High demand when the supply is insufficient, no matter what the cause, only drives prices higher. This results in more untaxed dollars going into the coffers of organized crime and less into the legitimate economy. Furthermore, it emboldens some users to commit even more crime to secure drugs. Fully 80 percent of our incarcerated population, (2.3 million in 2019 or 0.7 percent of the U.S. population) are imprisoned secondary to drug- and alcohol-related crimes. This does not include those being supervised on parole or probation. The direct and indirect annual costs of incarceration are estimated to be as high as $1.2 trillion.
Perhaps, the biggest tragedy is that little or nothing is being done to address the causative factors underlying this mass incarceration, or to prepare those incarcerated for release back into society by helping them address and overcome their alcoholism and/or substance abuse. Continuing the war on drugs and not addressing the demand side of the equation is expensive, foolhardy, costs lives, and ruins families.
I have been employed in treatment community for over 25 years and have worked with thousands of alcoholics and addicts in all phases of recovery. I was instrumental in creating and implementing the first treatment program for substance abuse within the Santa Barbara County Jail. We lowered recidivism in our program from the national five-year average of 75 percent for drug offenders to 37 percent over two years in those that completed the Sheriff’s Treatment Program.

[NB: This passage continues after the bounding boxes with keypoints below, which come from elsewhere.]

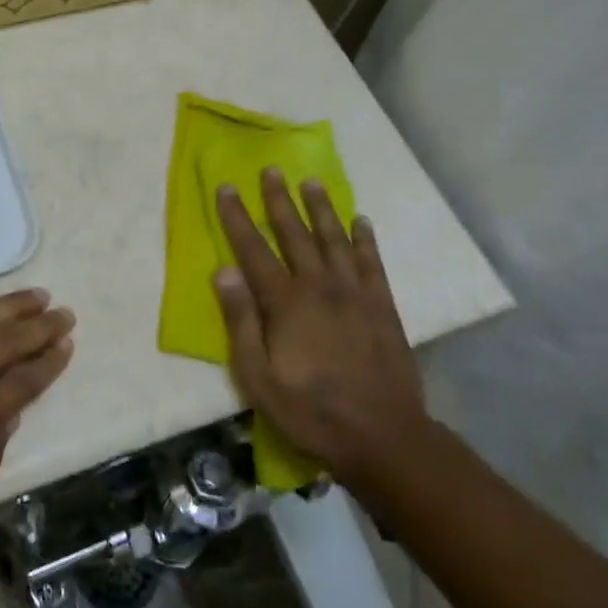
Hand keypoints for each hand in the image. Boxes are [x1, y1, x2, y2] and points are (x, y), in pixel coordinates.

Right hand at [213, 169, 427, 493]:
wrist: (384, 437)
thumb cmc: (311, 411)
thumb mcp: (259, 377)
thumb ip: (241, 321)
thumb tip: (224, 271)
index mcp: (285, 302)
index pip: (253, 249)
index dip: (237, 217)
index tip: (226, 187)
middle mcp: (319, 286)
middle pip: (295, 233)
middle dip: (279, 200)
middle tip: (271, 170)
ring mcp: (354, 294)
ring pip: (334, 239)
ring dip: (321, 208)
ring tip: (311, 182)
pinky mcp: (382, 306)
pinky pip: (372, 262)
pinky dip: (365, 239)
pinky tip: (361, 220)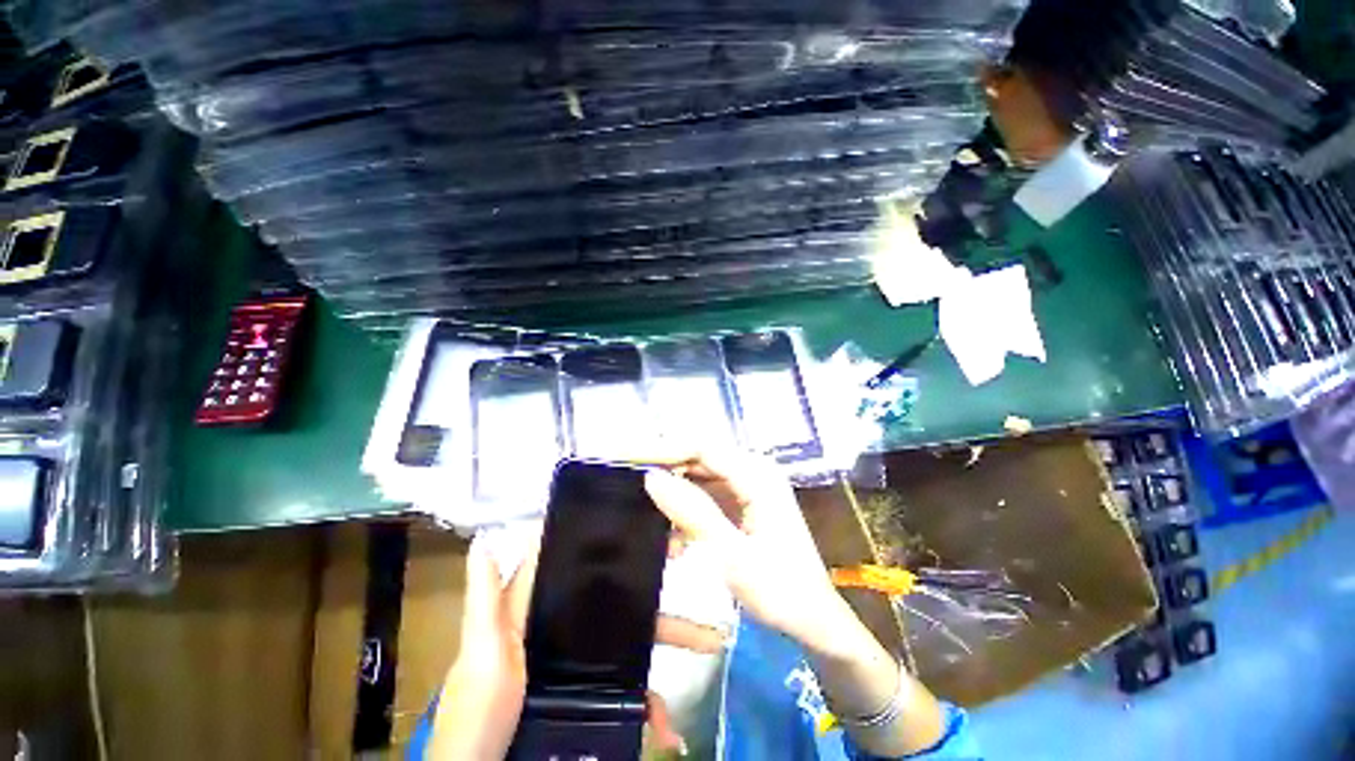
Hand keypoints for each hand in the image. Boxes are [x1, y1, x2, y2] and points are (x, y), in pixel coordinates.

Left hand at [431, 537, 704, 759]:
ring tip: (709, 642)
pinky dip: (652, 703)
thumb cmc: (478, 709)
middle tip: (690, 566)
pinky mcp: (592, 692)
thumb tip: (486, 536)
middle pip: (622, 601)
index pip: (584, 564)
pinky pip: (630, 689)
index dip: (617, 544)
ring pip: (633, 640)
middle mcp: (570, 624)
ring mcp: (584, 660)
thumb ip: (485, 595)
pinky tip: (669, 724)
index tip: (653, 532)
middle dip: (659, 594)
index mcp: (544, 605)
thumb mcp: (481, 648)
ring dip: (670, 642)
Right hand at [644, 450, 863, 656]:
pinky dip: (687, 508)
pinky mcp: (745, 502)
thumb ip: (692, 512)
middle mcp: (753, 470)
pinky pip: (708, 494)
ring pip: (700, 475)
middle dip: (663, 466)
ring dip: (673, 490)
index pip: (701, 447)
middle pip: (699, 457)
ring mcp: (750, 485)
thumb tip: (652, 477)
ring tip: (641, 506)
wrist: (815, 620)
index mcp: (757, 474)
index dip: (662, 449)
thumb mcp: (731, 554)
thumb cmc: (780, 590)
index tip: (626, 457)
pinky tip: (670, 531)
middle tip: (624, 478)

Countless families call me trying to find help for a family member or a friend struggling with alcoholism and/or drug addiction. There are limited recovery resources available for the well insured and detox and rehab facilities for the uninsured are virtually nonexistent. Additionally, there are multiple barriers or gatekeepers which must be passed before the uninsured can access what is available. The problem is getting people into treatment when they are willing to go. Resource must be available very rapidly before the abuser drinks or uses again or changes his/her mind completely. This notion of a rapid or semi-rapid response to instant demand is severely hampered by the numerous hoops one must jump through before accessing detox and treatment resources.

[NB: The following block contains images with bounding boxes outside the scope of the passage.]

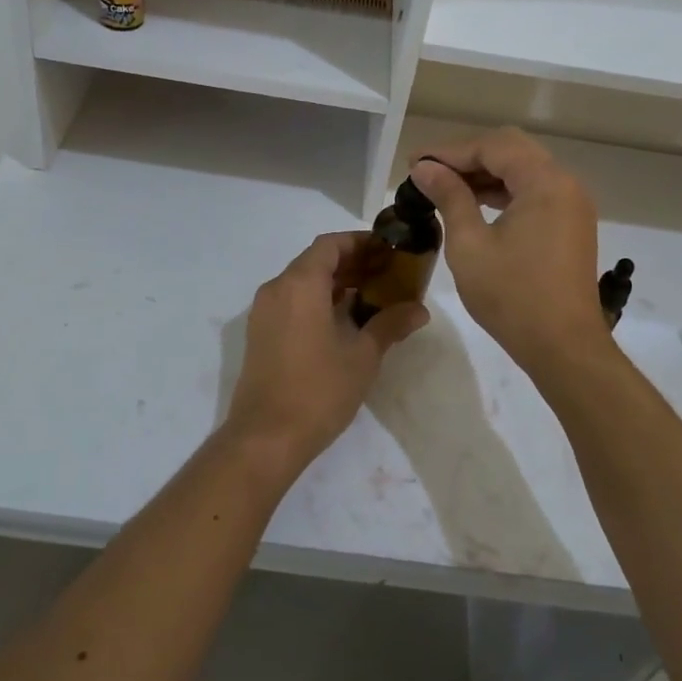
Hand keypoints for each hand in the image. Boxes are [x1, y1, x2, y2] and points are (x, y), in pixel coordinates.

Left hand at [225, 231, 429, 474]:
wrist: (266, 438)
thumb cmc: (319, 389)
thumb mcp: (363, 356)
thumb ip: (390, 324)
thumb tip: (420, 310)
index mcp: (300, 284)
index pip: (330, 245)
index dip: (359, 243)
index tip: (387, 251)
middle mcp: (277, 289)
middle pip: (315, 261)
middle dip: (350, 263)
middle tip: (386, 274)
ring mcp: (264, 312)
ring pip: (302, 282)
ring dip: (334, 283)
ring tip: (370, 296)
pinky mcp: (260, 334)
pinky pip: (291, 301)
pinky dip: (317, 300)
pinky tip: (343, 320)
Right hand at [408, 129, 607, 374]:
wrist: (564, 347)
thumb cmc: (512, 296)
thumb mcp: (469, 244)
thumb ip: (449, 197)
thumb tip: (425, 169)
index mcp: (544, 182)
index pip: (492, 147)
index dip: (449, 151)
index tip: (415, 163)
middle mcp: (565, 183)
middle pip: (511, 149)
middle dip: (468, 156)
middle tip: (429, 171)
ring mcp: (572, 204)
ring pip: (524, 169)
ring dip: (485, 173)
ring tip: (444, 186)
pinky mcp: (570, 224)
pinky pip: (535, 191)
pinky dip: (504, 191)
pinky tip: (475, 203)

Portugal has demonstrated how a society embracing a different paradigm in the, “War on Drugs” can benefit the whole county. Portugal treats addiction and substance abuse as a public health issue and help those suffering medically, psychologically and socially to recover. This saves money and lives and helps heal individuals, families and society.

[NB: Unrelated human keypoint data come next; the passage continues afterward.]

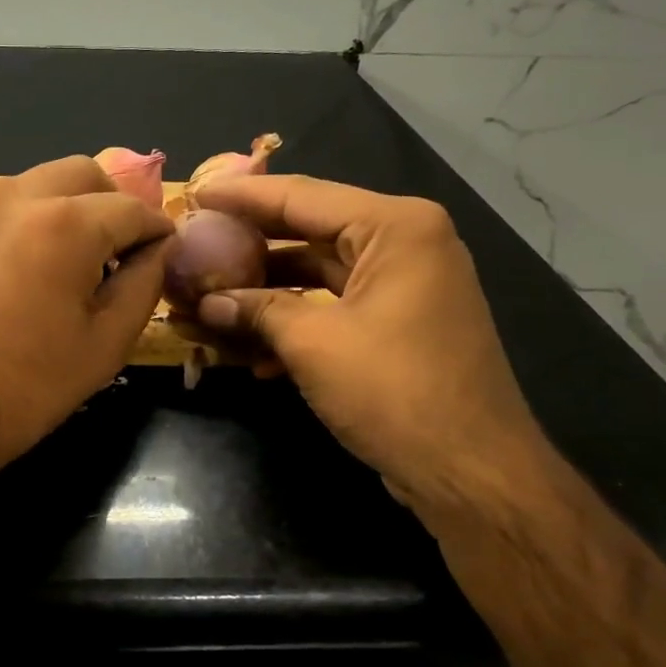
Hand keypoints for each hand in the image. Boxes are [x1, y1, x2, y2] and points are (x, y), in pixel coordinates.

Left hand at [0, 156, 172, 486]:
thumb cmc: (27, 385)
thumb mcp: (106, 342)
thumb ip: (144, 283)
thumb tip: (160, 248)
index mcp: (66, 223)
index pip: (132, 209)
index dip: (156, 231)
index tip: (164, 253)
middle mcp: (17, 196)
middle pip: (83, 174)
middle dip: (112, 204)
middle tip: (119, 252)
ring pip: (39, 182)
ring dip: (68, 206)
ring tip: (72, 261)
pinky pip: (2, 204)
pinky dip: (28, 218)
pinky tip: (27, 266)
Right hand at [191, 175, 550, 508]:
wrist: (471, 473)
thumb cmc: (395, 391)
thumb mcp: (314, 344)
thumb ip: (257, 310)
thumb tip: (206, 303)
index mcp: (394, 227)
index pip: (301, 196)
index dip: (240, 195)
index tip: (193, 193)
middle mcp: (403, 244)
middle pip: (307, 231)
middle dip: (247, 245)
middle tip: (194, 240)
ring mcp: (402, 286)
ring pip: (316, 273)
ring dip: (263, 291)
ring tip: (206, 299)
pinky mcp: (396, 324)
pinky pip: (332, 307)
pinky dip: (293, 322)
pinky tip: (248, 350)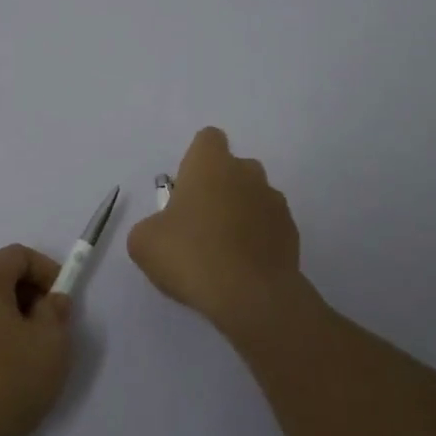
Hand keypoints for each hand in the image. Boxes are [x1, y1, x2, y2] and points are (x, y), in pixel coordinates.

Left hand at [0, 245, 73, 435]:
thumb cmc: (1, 385)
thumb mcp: (50, 347)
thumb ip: (56, 313)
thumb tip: (49, 301)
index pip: (19, 256)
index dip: (47, 272)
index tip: (62, 303)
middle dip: (24, 296)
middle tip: (45, 330)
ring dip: (0, 319)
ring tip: (19, 357)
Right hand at [127, 127, 302, 331]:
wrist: (251, 297)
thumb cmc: (191, 255)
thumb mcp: (144, 242)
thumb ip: (150, 226)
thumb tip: (161, 230)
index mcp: (210, 164)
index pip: (208, 139)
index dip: (196, 159)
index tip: (186, 187)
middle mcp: (247, 172)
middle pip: (233, 168)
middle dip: (219, 188)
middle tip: (199, 223)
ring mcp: (274, 201)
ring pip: (253, 196)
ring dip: (240, 213)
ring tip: (223, 251)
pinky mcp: (292, 232)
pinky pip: (269, 225)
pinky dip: (257, 238)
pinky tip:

In 2001, nearly two decades into Pereira’s accidental specialization in addiction, Portugal became the first country to decriminalize the possession and consumption of all illicit substances. Rather than being arrested, those caught with a personal supply might be given a warning, a small fine, or told to appear before a local commission — a doctor, a lawyer, and a social worker — about treatment, harm reduction, and the support services that were available to them. Portugal’s remarkable recovery, and the fact that it has held steady through several changes in government — including conservative leaders who would have preferred to return to the U.S.-style war on drugs — could not have happened without an enormous cultural shift, and a change in how the country viewed drugs, addiction — and itself. In many ways, the law was merely a reflection of transformations that were already happening in clinics, in pharmacies and around kitchen tables across the country. The official policy of decriminalization made it far easier for a broad range of services (health, psychiatry, employment, housing, etc.) that had been struggling to pool their resources and expertise, to work together more effectively to serve their communities.
Make treatment available, not only in prison and jails, but to persons that have few or no resources and wish to change their lives. We can continue to spend trillions of dollars on attempting to eradicate drugs and get the same results we have gotten for the last fifty years or we can try a different approach such as Portugal. We need to address the demand side of the equation and the psycho-social issues that drive rampant alcoholism and substance abuse. I am not a Pollyanna, I understand that not everyone wishes to or has the capacity to change, but imagine how society would benefit if we could help even half those currently suffering from alcoholism and/or substance abuse, by readily providing the resources for them to recover.
David Vartabedian is the author of “Twelve Steps Without God.”